To figure out the reason step by step. I tested a few widely used deep learning models:

Model Name Result on Android demo
EfficientNet Nan
ResNet-50 Normal
ResNet-101 Normal
RegNet+SE NaN
RegNet Normal

Seems that the only difference between ‘Nan’ and ‘Normal’ is the Squeeze-Excitation module. But Squeeze-Excitation module is quite simple. It’s just:

        self.f_ex = nn.Sequential(
            nn.Conv2d(w_in, w_se, 1, bias=True),
            nn.ReLU(inplace=cfg.MEM.RELU_INPLACE),
            nn.Conv2d(w_se, w_in, 1, bias=True),
            nn.Sigmoid(),
        )

Aha, I saw the nn.Sigmoid.

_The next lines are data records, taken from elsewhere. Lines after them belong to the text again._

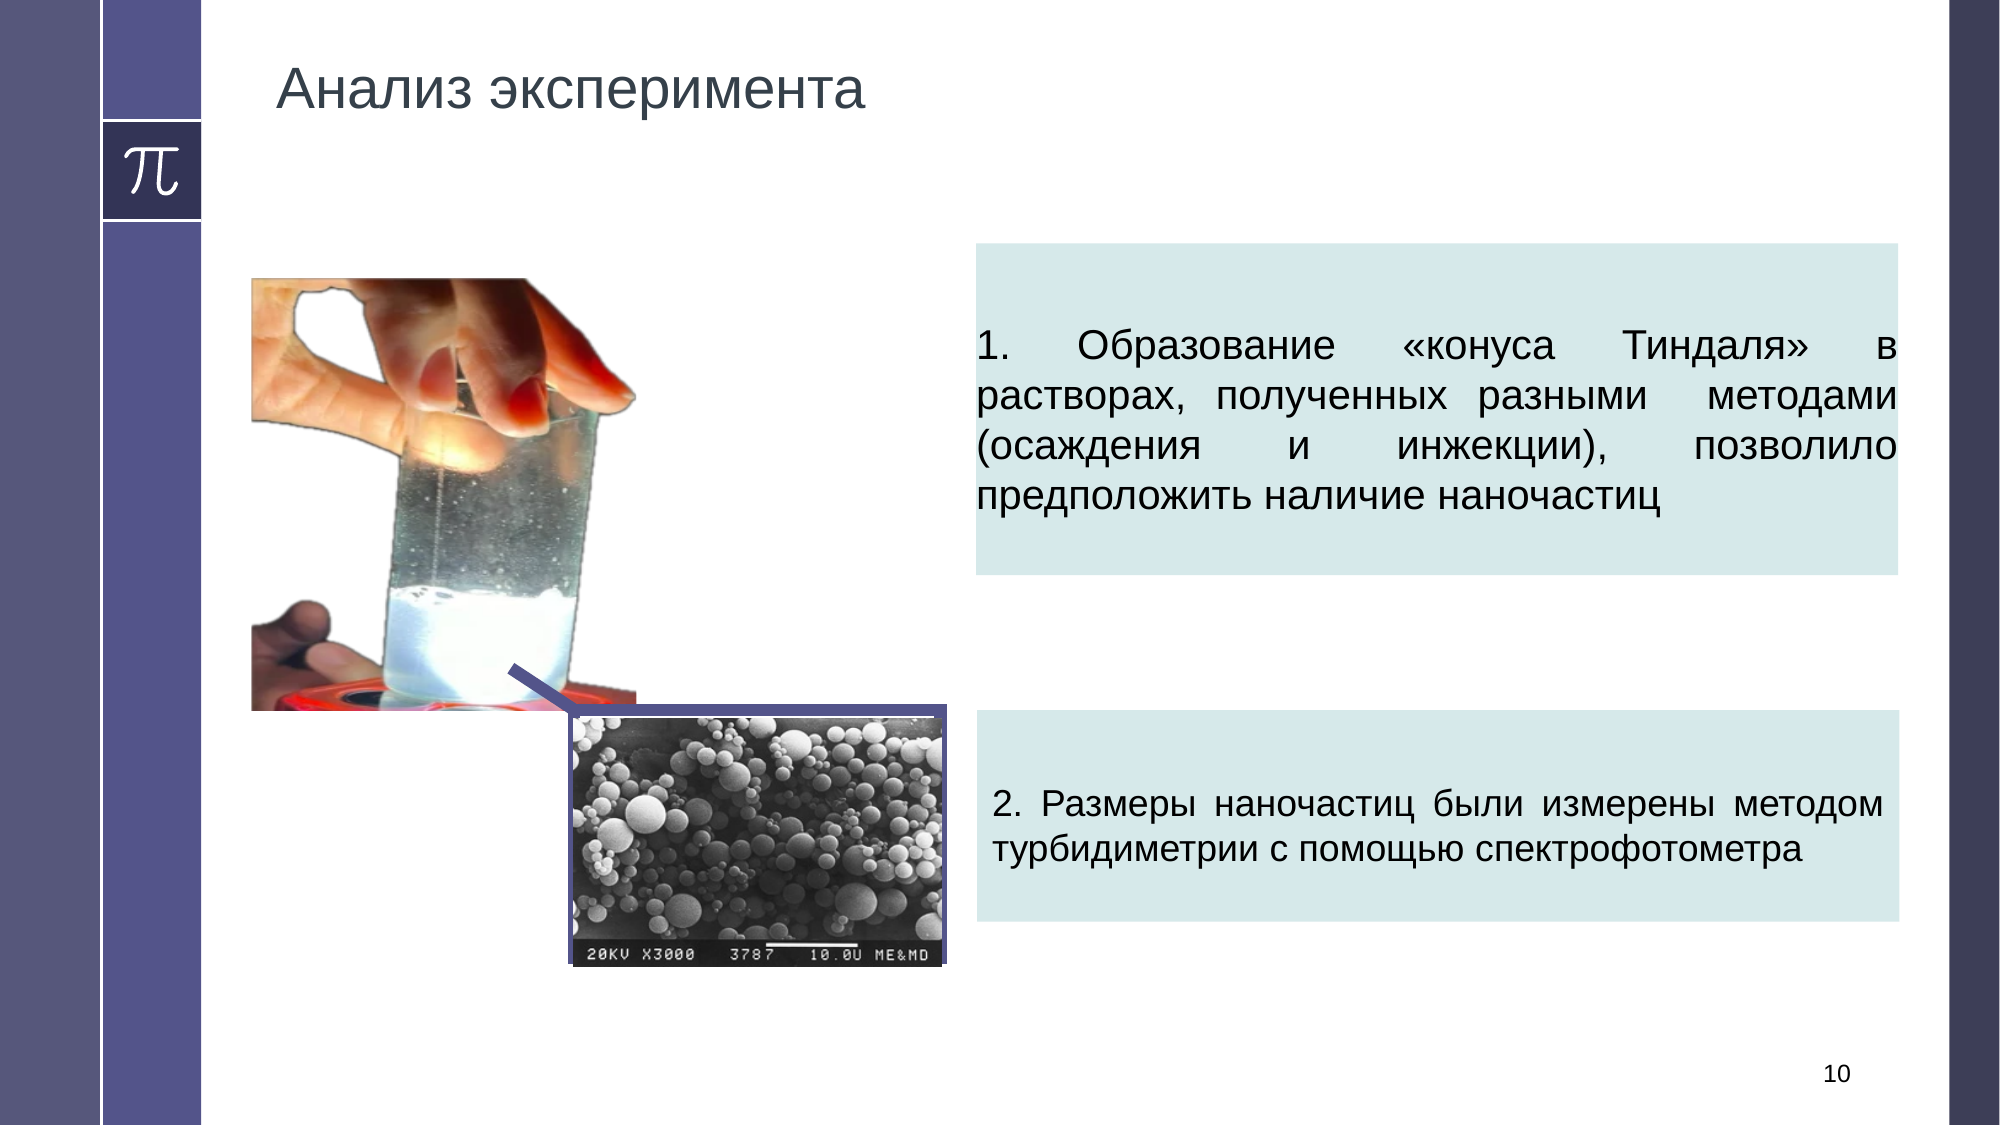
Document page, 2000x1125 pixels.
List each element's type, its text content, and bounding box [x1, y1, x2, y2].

picture [572, 718, 942, 967]
title Анализ эксперимента [261, 29, 1867, 129]
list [251, 278, 637, 711]
text_box 1. Образование «конуса Тиндаля» в растворах, полученных разными методами (осаждения и инжекции), позволило предположить наличие наночастиц [976, 243, 1899, 576]
text_box ‹#› [1766, 1042, 1867, 1103]
text_box [639, 710, 941, 717]
text_box 2. Размеры наночастиц были измерены методом турбидиметрии с помощью спектрофотометра [977, 710, 1900, 922]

That’s the only layer which haven’t been used in ResNet.
Let’s dive into Sigmoid function


sigmoid

Looks the $latex e^{-x}$ is the problem: it will became underflow if the X is too big!

Until now, I still have another question: why the ‘NaN’ appears in the Android program but not the iOS program. Perhaps it’s about JVM or the emulator that Android Studio used.